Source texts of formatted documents
Start of Block
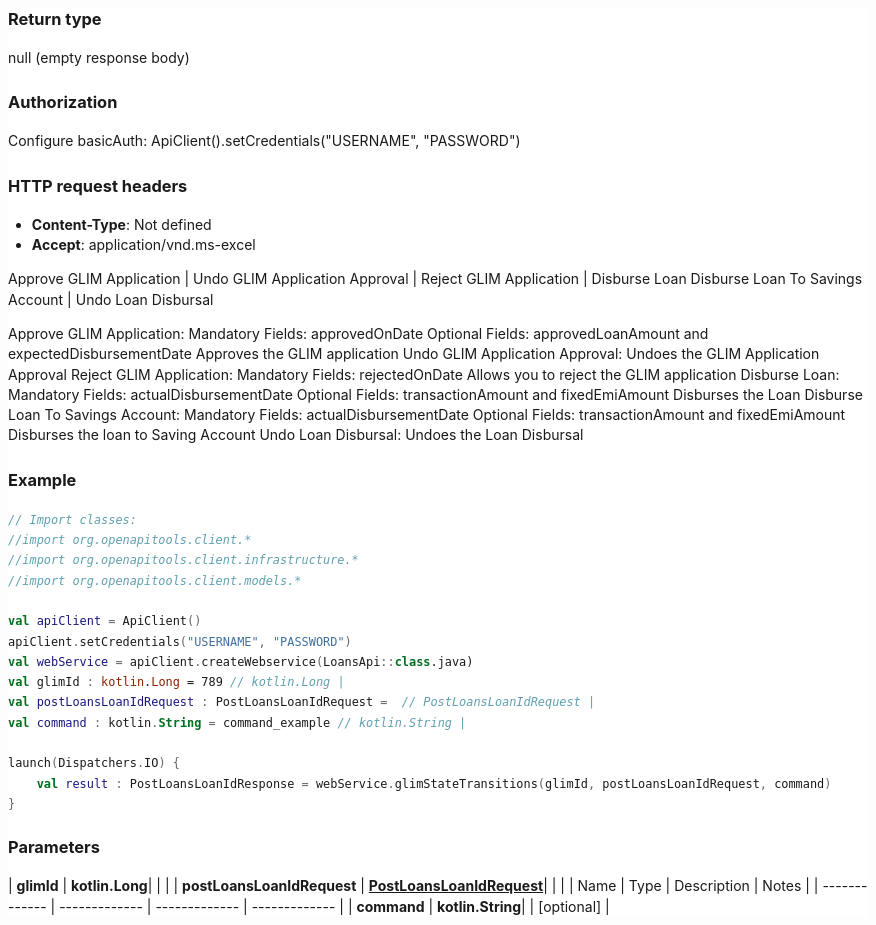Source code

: ### Return type

null (empty response body)

### Authorization


Configure basicAuth:
    ApiClient().setCredentials("USERNAME", "PASSWORD")

### HTTP request headers

 - **Content-Type**: Not defined
 - **Accept**: application/vnd.ms-excel


Approve GLIM Application | Undo GLIM Application Approval | Reject GLIM Application | Disburse Loan Disburse Loan To Savings Account | Undo Loan Disbursal

Approve GLIM Application: Mandatory Fields: approvedOnDate Optional Fields: approvedLoanAmount and expectedDisbursementDate Approves the GLIM application  Undo GLIM Application Approval: Undoes the GLIM Application Approval  Reject GLIM Application: Mandatory Fields: rejectedOnDate Allows you to reject the GLIM application  Disburse Loan: Mandatory Fields: actualDisbursementDate Optional Fields: transactionAmount and fixedEmiAmount Disburses the Loan  Disburse Loan To Savings Account: Mandatory Fields: actualDisbursementDate Optional Fields: transactionAmount and fixedEmiAmount Disburses the loan to Saving Account  Undo Loan Disbursal: Undoes the Loan Disbursal 

### Example
```kotlin
// Import classes:
//import org.openapitools.client.*
//import org.openapitools.client.infrastructure.*
//import org.openapitools.client.models.*

val apiClient = ApiClient()
apiClient.setCredentials("USERNAME", "PASSWORD")
val webService = apiClient.createWebservice(LoansApi::class.java)
val glimId : kotlin.Long = 789 // kotlin.Long | 
val postLoansLoanIdRequest : PostLoansLoanIdRequest =  // PostLoansLoanIdRequest | 
val command : kotlin.String = command_example // kotlin.String | 

launch(Dispatchers.IO) {
    val result : PostLoansLoanIdResponse = webService.glimStateTransitions(glimId, postLoansLoanIdRequest, command)
}
```

### Parameters
| **glimId** | **kotlin.Long**|  | |
| **postLoansLoanIdRequest** | [**PostLoansLoanIdRequest**](PostLoansLoanIdRequest.md)|  | |
| Name | Type | Description  | Notes |
| ------------- | ------------- | ------------- | ------------- |
| **command** | **kotlin.String**|  | [optional] |
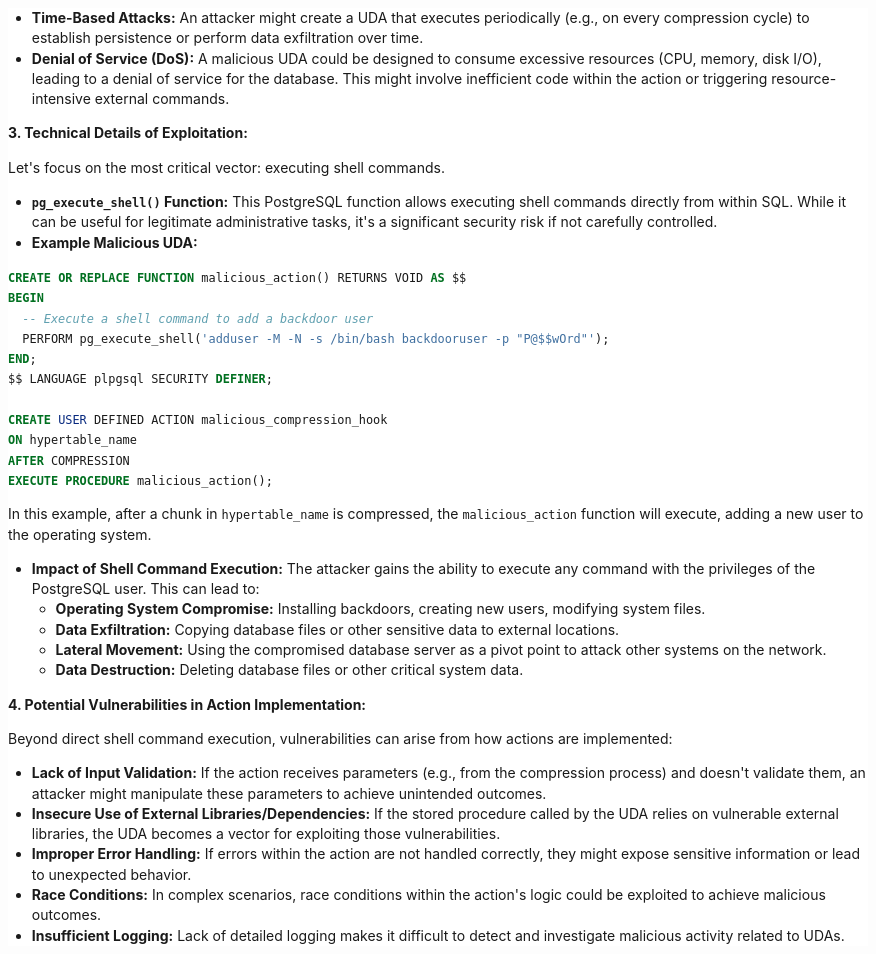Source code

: * **Time-Based Attacks:** An attacker might create a UDA that executes periodically (e.g., on every compression cycle) to establish persistence or perform data exfiltration over time.
* **Denial of Service (DoS):** A malicious UDA could be designed to consume excessive resources (CPU, memory, disk I/O), leading to a denial of service for the database. This might involve inefficient code within the action or triggering resource-intensive external commands.

**3. Technical Details of Exploitation:**

Let's focus on the most critical vector: executing shell commands.

* **`pg_execute_shell()` Function:** This PostgreSQL function allows executing shell commands directly from within SQL. While it can be useful for legitimate administrative tasks, it's a significant security risk if not carefully controlled.
* **Example Malicious UDA:**

```sql
CREATE OR REPLACE FUNCTION malicious_action() RETURNS VOID AS $$
BEGIN
  -- Execute a shell command to add a backdoor user
  PERFORM pg_execute_shell('adduser -M -N -s /bin/bash backdooruser -p "P@$$wOrd"');
END;
$$ LANGUAGE plpgsql SECURITY DEFINER;

CREATE USER DEFINED ACTION malicious_compression_hook
ON hypertable_name
AFTER COMPRESSION
EXECUTE PROCEDURE malicious_action();
```

In this example, after a chunk in `hypertable_name` is compressed, the `malicious_action` function will execute, adding a new user to the operating system.

* **Impact of Shell Command Execution:** The attacker gains the ability to execute any command with the privileges of the PostgreSQL user. This can lead to:
    * **Operating System Compromise:** Installing backdoors, creating new users, modifying system files.
    * **Data Exfiltration:** Copying database files or other sensitive data to external locations.
    * **Lateral Movement:** Using the compromised database server as a pivot point to attack other systems on the network.
    * **Data Destruction:** Deleting database files or other critical system data.

**4. Potential Vulnerabilities in Action Implementation:**

Beyond direct shell command execution, vulnerabilities can arise from how actions are implemented:

* **Lack of Input Validation:** If the action receives parameters (e.g., from the compression process) and doesn't validate them, an attacker might manipulate these parameters to achieve unintended outcomes.
* **Insecure Use of External Libraries/Dependencies:** If the stored procedure called by the UDA relies on vulnerable external libraries, the UDA becomes a vector for exploiting those vulnerabilities.
* **Improper Error Handling:** If errors within the action are not handled correctly, they might expose sensitive information or lead to unexpected behavior.
* **Race Conditions:** In complex scenarios, race conditions within the action's logic could be exploited to achieve malicious outcomes.
* **Insufficient Logging:** Lack of detailed logging makes it difficult to detect and investigate malicious activity related to UDAs.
End of Block
#### [PROMPT]
The word to look for is "openapitools"; copy out every line of the entries that holds it.

#### [RESPONSE TO THE EXERCISE]
//import org.openapitools.client.*
//import org.openapitools.client.infrastructure.*
//import org.openapitools.client.models.*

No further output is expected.